Ter voorlichting van eiser merkt de rechtbank op dat de gegrondverklaring van het beroep en de vernietiging van het bestreden besluit niet betekent dat eiser op alle onderdelen van het beroep gelijk heeft gekregen. Uit het voorafgaande blijkt dat de rechtbank een aantal beroepsgronden ondubbelzinnig heeft verworpen. Indien eiser zich niet kan verenigen met de verwerping van deze beroepsgronden en wil voorkomen dat dit oordeel van de rechtbank in rechte komt vast te staan zal hij, ondanks de gegrondverklaring van het beroep, tegen deze uitspraak tijdig hoger beroep moeten instellen.
Op grond van de artikelen 8:70, 8:72, 8:74 en 8:75 van de Awb wordt als volgt beslist.
1.verklaart het beroep gegrond en vernietigt het bestreden besluit.
2.draagt verweerder op om een nieuw besluit te nemen op het bezwaar met in achtneming van hetgeen in deze uitspraak is overwogen.
3.bepaalt dat aan eiser het door hem betaalde griffierecht ten bedrage van € 143,00 wordt vergoed door de Provincie Limburg;
4.veroordeelt verweerder in de kosten van de beroepsprocedure bij de rechtbank, aan de zijde van eiser begroot op € 644,-- wegens de kosten van rechtsbijstand, te betalen door de Provincie Limburg aan de griffier van de rechtbank Maastricht.
Aldus gedaan door mr.
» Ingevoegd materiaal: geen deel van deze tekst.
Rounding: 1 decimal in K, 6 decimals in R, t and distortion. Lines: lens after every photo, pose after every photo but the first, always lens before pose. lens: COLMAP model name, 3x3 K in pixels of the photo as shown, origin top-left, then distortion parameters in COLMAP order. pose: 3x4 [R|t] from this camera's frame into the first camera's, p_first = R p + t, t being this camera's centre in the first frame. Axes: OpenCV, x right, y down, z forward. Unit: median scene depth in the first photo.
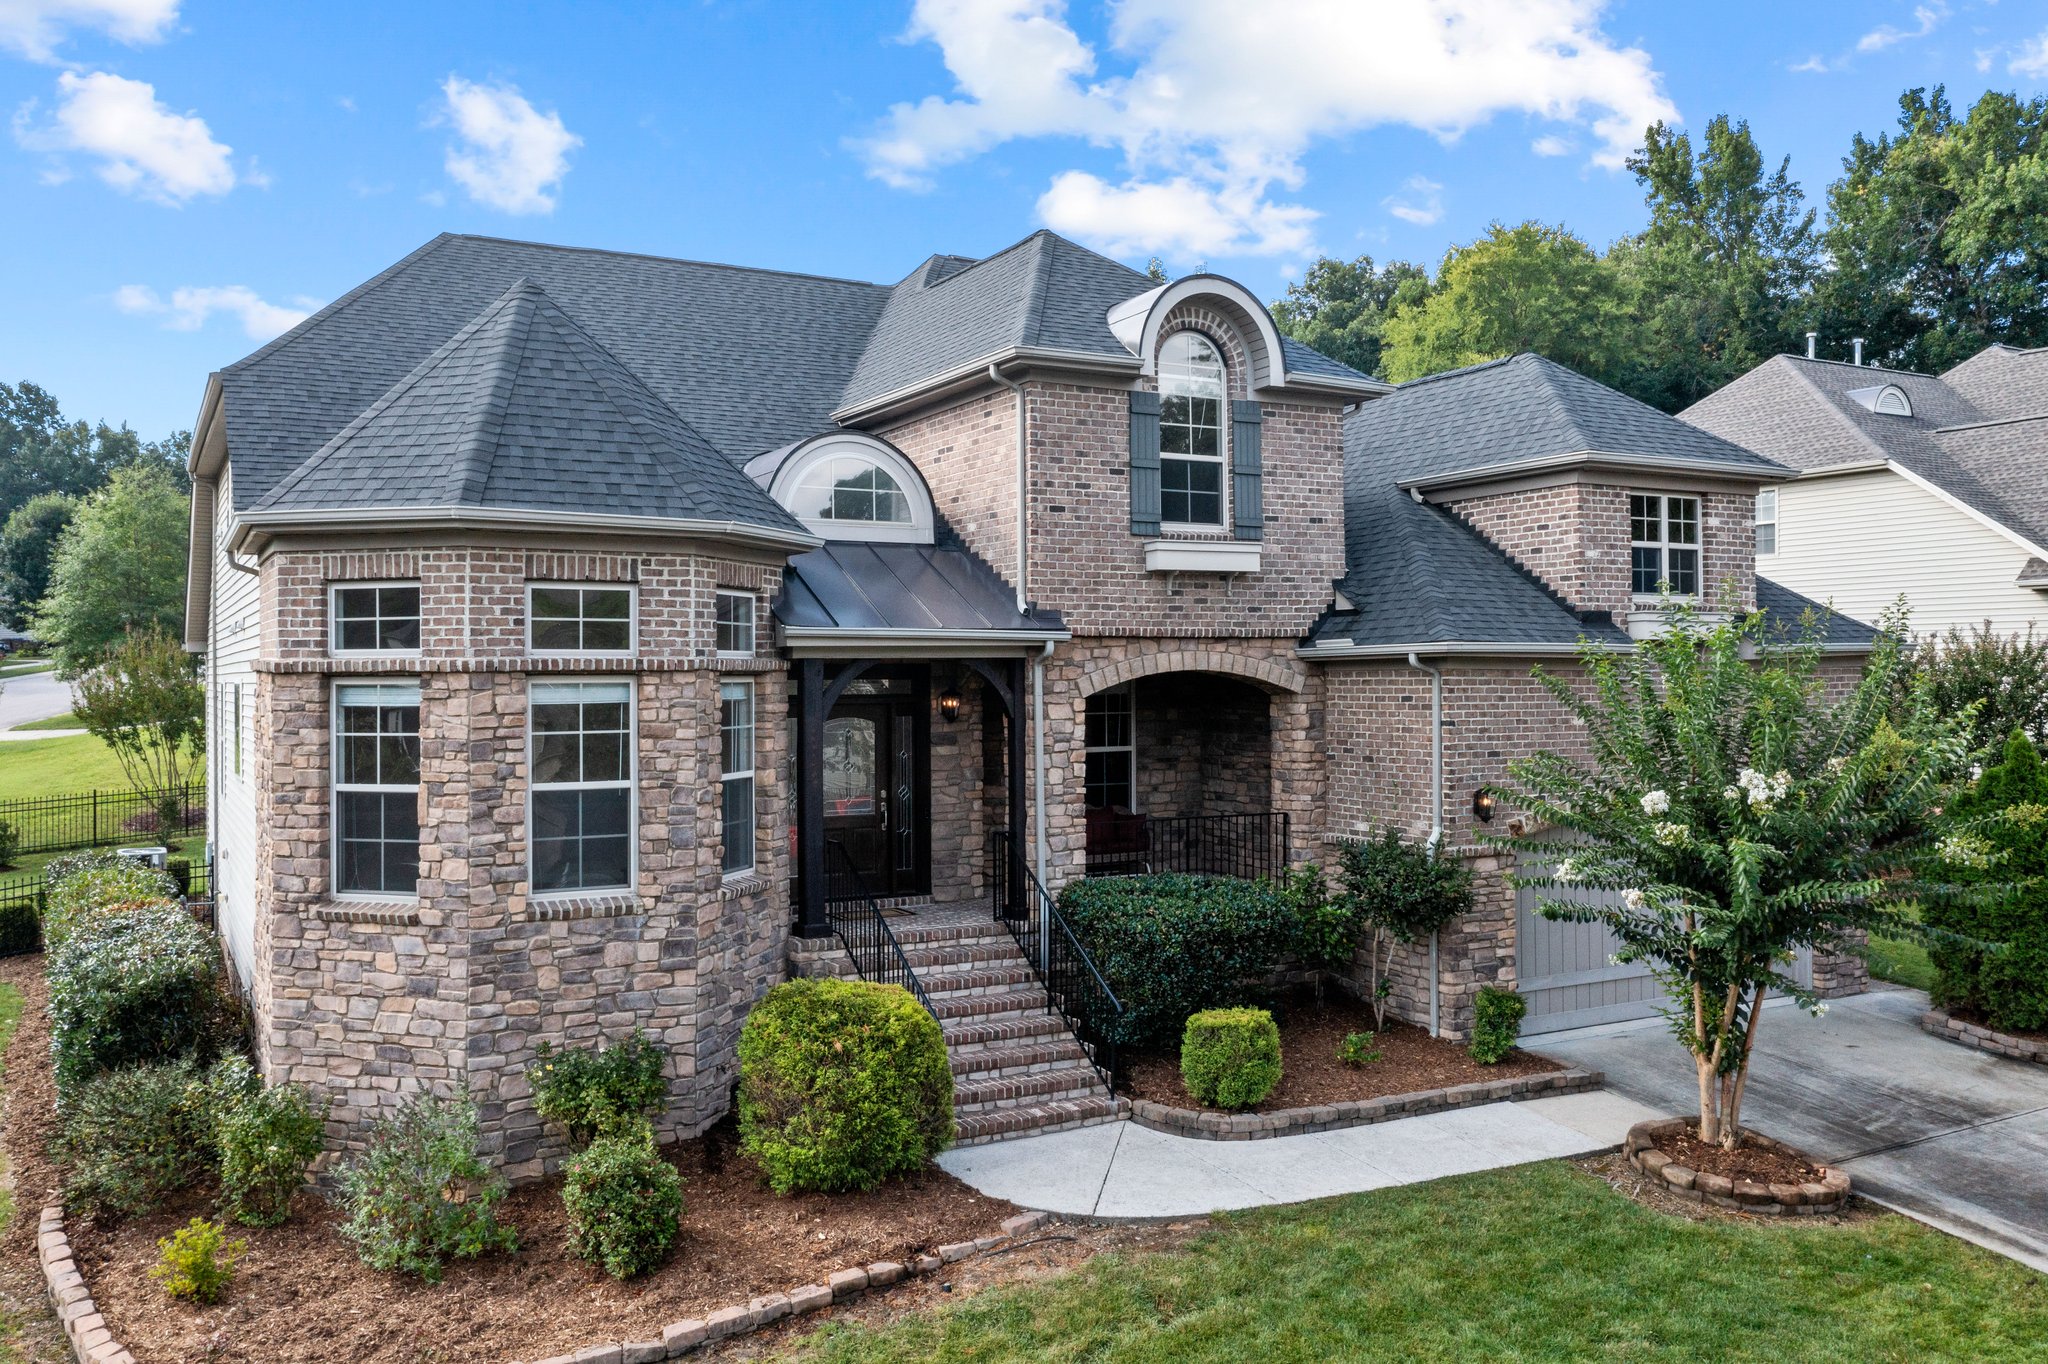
lens RADIAL K [[1612.0, 0, 1024.0], [0, 1612.0, 682.0], [0, 0, 1]] dist [-0.005455, -0.000138]
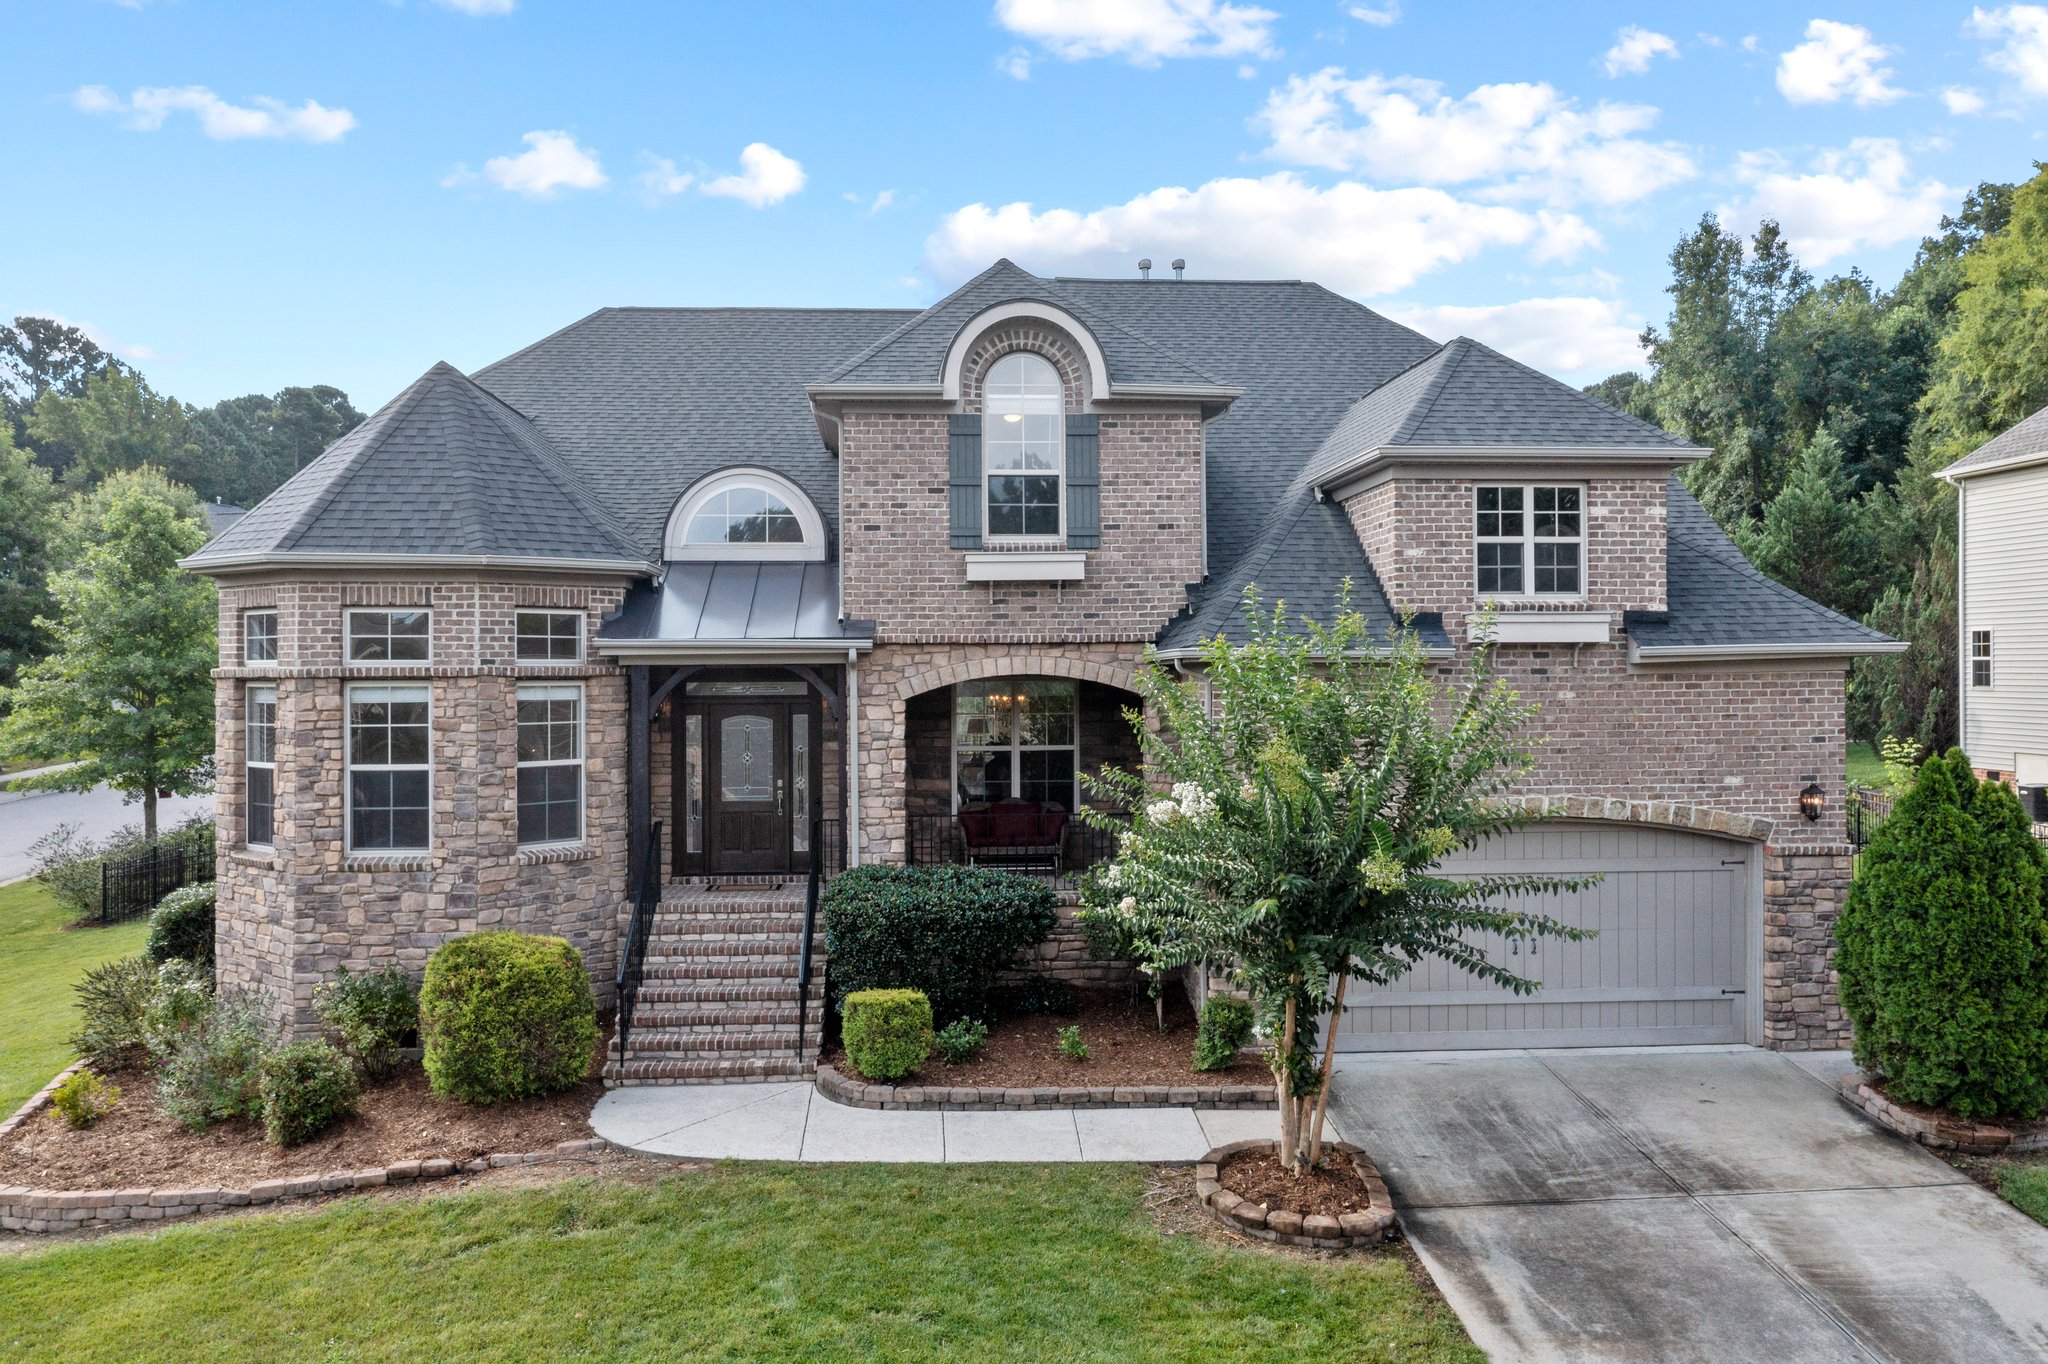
lens RADIAL K [[1612.0, 0, 1024.0], [0, 1612.0, 682.0], [0, 0, 1]] dist [-0.005455, -0.000138]
pose [[0.910427, 0.004021, -0.413650, 0.651046], [-0.001734, 0.999981, 0.005904, -0.010379], [0.413666, -0.004657, 0.910417, 0.049537]]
T.E.A. Willemsen, voorzitter, en mr. M. Hillen en mr. F.L.G. Geisel, leden, in tegenwoordigheid van drs. F.A.W. van Gils als griffier en in het openbaar uitgesproken op 30 mei 2008
w.g. F.A.W. van Gils w.g. Willemsen
Voor eensluidend afschrift,
de griffier,
Voor een belanghebbende en het bestuursorgaan staat tegen deze uitspraak het rechtsmiddel hoger beroep open bij de Centrale Raad van Beroep, Postbus 16002, 3500 DA Utrecht.
De termijn voor het instellen van het hoger beroep bedraagt zes weken na de datum van verzending van deze uitspraak.
Bij een spoedeisend belang bestaat voor een belanghebbende en het bestuursorgaan, nadat hoger beroep is ingesteld, ook de mogelijkheid om de voorzieningenrechter van de Centrale Raad van Beroep te verzoeken een voorlopige voorziening te treffen, als bedoeld in artikel 8:81 van de Algemene wet bestuursrecht.